Il aurait été facile de pointer du doigt et de dénoncer cette conduite dangereuse découlant d’un savant mélange de vitesse, d’inexpérience derrière le volant et bien trop souvent, d’alcool. Mais Arcand préfère plutôt ouvrir le dialogue sur l’inefficacité des moyens actuels pour freiner cette tendance (avec une moyenne de trois morts par semaine dans les cinq dernières années) en donnant la parole aux jeunes, sans juger. Ainsi, le film se construit autour « d’accidents clés »; les témoignages nous rappelant d’abord les circonstances ayant menées à l’accident en question, suivi des conséquences de ce dernier. Simple erreur de conduite ou erreur de jugement? Ici, la question devient secondaire. Ce qui prime – et ce que les jeunes eux-mêmes avouent à plusieurs reprises dans le film – c’est ce besoin de trouver des solutions efficaces et ainsi réduire la quantité d’accidents impliquant des jeunes derrière le volant.
Dans ce sens, un film comme Dérapages – qui préfère exposer plutôt que dénoncer – remplit son contrat. Même si le documentaire en lui-même ne fait qu’effleurer certaines solutions possibles (comme des cours de conduites obligatoires dans des conditions climatiques dangereuses ou l’imposition d’un couvre-feu) la sortie du film devrait néanmoins relancer le débat sur les mesures à prendre pour inciter les jeunes à conduire prudemment et améliorer leur niveau de conduite. On ne peut, par conséquent, questionner la raison d’être d’un tel documentaire. Le problème réside plutôt dans la structure même du film et dans sa construction narrative.

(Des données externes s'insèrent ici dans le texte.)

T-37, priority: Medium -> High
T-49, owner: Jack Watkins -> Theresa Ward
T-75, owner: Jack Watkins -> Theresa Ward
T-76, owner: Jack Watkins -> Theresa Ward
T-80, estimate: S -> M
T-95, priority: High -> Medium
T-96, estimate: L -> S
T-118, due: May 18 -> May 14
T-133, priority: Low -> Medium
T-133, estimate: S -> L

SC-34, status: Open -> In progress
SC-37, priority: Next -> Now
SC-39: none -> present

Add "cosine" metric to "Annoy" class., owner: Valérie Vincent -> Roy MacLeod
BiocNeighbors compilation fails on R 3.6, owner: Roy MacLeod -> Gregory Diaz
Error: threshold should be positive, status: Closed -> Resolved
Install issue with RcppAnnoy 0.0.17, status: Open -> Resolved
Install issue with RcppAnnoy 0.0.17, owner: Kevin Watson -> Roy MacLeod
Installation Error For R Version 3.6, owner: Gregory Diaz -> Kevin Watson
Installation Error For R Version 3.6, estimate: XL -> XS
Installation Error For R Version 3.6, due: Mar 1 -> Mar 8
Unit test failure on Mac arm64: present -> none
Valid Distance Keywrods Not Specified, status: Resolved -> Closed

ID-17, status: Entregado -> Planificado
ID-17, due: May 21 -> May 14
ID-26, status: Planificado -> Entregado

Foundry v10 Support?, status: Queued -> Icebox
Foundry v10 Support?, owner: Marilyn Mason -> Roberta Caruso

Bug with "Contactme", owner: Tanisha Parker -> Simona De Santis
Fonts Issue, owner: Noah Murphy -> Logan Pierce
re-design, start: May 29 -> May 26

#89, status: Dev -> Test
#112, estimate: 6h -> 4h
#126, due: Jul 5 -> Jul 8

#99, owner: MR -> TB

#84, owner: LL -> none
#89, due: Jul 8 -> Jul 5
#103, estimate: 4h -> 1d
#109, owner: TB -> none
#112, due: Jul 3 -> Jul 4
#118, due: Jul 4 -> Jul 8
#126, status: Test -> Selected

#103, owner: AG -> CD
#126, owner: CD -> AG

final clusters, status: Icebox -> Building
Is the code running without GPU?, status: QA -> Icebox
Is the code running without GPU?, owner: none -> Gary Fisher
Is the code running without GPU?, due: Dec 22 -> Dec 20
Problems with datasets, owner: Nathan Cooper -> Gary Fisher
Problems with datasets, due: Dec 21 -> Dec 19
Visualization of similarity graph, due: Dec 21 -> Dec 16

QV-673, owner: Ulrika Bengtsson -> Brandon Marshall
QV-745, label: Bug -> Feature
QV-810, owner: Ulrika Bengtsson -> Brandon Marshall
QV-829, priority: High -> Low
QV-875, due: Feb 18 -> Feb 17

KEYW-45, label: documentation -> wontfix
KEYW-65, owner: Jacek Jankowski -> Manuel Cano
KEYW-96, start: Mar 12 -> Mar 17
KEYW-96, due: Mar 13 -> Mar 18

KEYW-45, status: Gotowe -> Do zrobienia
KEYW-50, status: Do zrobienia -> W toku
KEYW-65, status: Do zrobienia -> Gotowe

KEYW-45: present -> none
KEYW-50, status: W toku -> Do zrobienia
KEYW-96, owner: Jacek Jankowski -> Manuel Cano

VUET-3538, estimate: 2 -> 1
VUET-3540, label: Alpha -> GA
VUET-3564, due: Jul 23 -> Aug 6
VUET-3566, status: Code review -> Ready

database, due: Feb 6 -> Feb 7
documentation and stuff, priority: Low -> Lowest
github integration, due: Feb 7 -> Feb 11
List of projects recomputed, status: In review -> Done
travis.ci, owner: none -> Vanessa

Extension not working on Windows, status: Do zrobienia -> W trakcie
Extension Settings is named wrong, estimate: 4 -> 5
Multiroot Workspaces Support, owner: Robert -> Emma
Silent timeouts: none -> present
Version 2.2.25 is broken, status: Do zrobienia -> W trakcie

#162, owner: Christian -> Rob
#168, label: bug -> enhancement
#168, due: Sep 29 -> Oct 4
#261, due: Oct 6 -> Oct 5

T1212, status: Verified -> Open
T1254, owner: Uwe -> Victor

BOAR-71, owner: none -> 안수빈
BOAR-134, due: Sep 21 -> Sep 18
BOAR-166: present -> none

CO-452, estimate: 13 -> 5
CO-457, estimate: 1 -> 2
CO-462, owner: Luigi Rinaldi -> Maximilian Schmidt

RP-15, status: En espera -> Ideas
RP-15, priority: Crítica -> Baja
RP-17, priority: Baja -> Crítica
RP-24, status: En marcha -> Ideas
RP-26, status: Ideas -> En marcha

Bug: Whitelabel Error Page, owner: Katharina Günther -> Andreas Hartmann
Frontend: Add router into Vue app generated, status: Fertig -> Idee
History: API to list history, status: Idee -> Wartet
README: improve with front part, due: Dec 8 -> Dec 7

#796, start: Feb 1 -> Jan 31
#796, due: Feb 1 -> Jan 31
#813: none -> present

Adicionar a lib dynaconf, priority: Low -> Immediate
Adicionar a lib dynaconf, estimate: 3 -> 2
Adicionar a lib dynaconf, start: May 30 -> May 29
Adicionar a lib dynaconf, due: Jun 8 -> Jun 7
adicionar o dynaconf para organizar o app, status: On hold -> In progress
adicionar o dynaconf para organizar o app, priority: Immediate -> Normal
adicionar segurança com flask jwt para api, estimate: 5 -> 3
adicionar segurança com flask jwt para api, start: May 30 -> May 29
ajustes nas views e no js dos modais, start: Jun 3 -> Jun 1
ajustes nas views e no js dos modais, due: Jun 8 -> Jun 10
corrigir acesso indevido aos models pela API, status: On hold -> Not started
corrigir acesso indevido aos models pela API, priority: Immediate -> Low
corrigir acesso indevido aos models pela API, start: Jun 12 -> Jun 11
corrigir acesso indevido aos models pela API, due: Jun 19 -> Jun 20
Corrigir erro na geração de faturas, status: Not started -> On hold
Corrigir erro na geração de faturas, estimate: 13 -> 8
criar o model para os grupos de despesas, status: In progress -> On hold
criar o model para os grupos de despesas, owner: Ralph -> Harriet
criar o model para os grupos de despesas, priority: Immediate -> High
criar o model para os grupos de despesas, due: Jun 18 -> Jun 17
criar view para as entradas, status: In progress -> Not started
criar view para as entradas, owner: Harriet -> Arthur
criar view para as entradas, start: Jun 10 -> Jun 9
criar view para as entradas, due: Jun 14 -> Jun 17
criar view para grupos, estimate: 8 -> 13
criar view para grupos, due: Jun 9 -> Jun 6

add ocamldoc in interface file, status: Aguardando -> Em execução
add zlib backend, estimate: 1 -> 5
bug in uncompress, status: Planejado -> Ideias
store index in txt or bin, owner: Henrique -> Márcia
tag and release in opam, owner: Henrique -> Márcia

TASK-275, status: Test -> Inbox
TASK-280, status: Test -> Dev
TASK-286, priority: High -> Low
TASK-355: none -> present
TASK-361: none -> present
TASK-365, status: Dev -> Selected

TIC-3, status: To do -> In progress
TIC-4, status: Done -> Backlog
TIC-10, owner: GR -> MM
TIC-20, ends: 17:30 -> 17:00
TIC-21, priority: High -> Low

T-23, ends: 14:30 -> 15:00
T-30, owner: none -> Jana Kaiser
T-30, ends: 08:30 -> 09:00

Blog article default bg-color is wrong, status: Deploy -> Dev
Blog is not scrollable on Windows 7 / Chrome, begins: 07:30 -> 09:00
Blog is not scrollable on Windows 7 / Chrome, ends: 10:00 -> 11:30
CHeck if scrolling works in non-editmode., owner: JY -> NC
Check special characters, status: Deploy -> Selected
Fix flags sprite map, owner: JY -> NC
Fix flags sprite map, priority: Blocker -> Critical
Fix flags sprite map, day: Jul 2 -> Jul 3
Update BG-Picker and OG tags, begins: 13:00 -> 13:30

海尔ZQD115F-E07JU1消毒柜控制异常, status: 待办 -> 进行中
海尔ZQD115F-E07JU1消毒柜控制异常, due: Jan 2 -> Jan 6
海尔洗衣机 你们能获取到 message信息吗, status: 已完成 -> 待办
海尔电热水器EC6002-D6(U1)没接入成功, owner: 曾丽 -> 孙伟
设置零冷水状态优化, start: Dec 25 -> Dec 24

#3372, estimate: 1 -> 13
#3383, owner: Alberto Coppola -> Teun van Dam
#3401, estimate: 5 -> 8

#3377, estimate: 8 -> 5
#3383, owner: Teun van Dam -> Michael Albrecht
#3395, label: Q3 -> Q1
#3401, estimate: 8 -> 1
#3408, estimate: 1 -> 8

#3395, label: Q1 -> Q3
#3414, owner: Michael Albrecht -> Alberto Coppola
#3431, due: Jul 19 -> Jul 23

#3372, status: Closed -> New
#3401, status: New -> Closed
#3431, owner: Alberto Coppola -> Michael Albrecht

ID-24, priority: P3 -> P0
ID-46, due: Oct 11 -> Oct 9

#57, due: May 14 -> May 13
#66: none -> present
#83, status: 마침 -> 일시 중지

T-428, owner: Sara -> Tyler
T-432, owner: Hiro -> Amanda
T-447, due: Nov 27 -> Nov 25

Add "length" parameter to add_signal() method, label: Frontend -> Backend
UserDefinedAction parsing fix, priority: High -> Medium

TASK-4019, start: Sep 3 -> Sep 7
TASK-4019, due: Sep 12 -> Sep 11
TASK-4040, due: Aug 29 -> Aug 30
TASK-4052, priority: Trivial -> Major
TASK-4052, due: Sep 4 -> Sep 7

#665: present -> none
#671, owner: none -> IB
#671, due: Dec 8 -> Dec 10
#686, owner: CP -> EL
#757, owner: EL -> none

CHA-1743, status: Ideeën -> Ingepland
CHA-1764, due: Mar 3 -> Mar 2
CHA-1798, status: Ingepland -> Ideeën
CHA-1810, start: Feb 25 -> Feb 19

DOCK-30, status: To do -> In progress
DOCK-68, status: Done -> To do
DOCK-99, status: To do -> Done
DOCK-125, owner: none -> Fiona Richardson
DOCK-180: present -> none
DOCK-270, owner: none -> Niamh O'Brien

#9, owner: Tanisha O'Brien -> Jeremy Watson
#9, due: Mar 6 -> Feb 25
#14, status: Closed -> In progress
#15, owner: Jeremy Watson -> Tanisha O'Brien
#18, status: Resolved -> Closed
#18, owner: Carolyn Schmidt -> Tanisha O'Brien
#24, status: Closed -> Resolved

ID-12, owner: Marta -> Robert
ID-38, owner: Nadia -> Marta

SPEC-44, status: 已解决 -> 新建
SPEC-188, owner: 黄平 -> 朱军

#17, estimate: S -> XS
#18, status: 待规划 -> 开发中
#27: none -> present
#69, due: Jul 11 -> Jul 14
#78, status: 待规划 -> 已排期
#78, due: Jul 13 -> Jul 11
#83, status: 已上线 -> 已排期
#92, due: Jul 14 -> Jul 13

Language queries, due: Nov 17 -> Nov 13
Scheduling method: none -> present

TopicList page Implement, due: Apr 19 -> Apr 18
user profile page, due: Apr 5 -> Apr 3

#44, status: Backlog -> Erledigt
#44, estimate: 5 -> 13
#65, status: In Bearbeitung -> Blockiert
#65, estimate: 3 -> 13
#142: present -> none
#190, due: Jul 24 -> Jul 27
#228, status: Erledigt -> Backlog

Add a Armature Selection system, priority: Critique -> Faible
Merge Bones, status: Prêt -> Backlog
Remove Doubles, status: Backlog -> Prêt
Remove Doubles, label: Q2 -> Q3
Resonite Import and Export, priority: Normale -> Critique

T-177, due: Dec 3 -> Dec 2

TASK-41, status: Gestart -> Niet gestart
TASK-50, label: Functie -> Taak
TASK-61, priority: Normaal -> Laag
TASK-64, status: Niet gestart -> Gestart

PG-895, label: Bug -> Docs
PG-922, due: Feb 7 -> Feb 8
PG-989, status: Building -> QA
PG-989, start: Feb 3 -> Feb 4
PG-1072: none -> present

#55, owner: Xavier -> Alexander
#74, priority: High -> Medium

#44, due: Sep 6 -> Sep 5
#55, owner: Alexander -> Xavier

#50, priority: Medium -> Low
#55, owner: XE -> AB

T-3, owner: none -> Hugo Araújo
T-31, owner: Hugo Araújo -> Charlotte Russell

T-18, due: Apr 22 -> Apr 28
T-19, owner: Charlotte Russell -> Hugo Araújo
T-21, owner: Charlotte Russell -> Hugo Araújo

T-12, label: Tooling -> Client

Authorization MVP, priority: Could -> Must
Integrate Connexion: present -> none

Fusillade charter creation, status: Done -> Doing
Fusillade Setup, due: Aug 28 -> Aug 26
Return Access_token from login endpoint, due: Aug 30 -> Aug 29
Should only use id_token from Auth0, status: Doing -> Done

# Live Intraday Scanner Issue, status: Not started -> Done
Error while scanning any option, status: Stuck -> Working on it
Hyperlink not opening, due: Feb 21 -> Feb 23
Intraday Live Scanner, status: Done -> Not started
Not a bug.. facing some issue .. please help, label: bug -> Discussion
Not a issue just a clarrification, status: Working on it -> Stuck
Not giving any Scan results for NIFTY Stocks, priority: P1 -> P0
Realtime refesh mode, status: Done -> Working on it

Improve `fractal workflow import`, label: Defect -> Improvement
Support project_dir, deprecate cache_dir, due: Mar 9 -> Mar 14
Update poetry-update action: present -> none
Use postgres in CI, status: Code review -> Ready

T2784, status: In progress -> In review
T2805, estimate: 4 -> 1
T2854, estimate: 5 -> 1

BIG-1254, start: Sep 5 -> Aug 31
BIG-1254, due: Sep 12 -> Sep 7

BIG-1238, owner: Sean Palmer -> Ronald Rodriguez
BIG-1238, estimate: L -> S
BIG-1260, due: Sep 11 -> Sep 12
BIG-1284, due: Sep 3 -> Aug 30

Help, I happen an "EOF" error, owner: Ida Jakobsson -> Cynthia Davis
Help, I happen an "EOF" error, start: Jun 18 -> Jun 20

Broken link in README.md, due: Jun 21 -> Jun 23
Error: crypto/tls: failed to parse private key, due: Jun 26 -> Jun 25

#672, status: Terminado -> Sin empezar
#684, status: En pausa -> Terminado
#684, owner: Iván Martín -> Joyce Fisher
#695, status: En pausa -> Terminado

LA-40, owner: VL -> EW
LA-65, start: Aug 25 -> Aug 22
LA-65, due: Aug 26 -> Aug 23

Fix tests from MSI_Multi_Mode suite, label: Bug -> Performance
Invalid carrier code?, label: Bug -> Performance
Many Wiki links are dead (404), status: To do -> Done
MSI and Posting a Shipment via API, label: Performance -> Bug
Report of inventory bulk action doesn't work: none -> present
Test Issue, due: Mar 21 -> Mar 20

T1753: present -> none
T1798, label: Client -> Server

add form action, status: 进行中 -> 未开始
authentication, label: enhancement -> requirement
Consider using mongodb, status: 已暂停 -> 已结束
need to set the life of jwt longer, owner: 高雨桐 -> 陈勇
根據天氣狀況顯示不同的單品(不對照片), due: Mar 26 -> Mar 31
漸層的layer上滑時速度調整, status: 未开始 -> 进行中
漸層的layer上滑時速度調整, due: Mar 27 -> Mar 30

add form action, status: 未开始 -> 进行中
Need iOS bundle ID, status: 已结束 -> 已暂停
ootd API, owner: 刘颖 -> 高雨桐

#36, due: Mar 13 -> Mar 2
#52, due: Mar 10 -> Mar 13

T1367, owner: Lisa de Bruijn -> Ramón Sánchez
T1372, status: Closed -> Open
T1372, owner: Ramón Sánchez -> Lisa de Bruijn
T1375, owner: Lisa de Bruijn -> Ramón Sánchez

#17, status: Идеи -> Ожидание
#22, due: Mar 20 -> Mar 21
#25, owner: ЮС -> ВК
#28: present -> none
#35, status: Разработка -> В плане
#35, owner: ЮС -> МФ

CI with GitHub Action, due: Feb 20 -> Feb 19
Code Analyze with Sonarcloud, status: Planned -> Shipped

En effet, bien que les témoignages soient touchants, percutants et représentent plusieurs différentes régions du Québec, la structure épisodique de Dérapages finit par devenir redondante. Nous sommes tous conscients des dangers que causent l’alcool ou la vitesse au volant (et ces points concernent les conducteurs de toutes les tranches d’âges, pas seulement les jeunes). Avons-nous vraiment besoin que Jacques Villeneuve teste une voiture modifiée sur une route de campagne à une vitesse excessive pour nous faire comprendre le danger d’un tel comportement ? Avons-nous vraiment besoin d’autant de tristes et malheureuses histoires pour nous prouver que ce type de conduite brise des milliers de vie chaque année? Non. Bien que chaque accident, chaque histoire, chaque aveu soit bouleversant et profondément regrettable, la puissance de tels témoignages perd en éclat au fur et à mesure que le film avance.
Dérapages à lui seul ne changera pas l’attitude des gens irresponsables ou de ceux qui recherchent une poussée d’adrénaline; les jeunes interrogés dans le film le disent et redisent : ils ne sont pas influencés par les campagnes de sensibilisation. À force d’exposer sans prendre position et de tout miser sur les gens qu’il interroge, Paul Arcand, que l’on connaît plus mordant et opiniâtre, nous laisse un peu sur notre faim. Oui, le film est nécessaire car il y a un besoin fondamental de comprendre et de changer la mentalité des jeunes impliqués dans les cas de conduite dangereuse. Mais il y aurait eu matière à creuser plus loin. On ne peut s’empêcher de penser que celui qui est connu comme « l’homme qui pose les vrais questions » en aura laissé plusieurs intéressantes de côtés, et c’est dommage.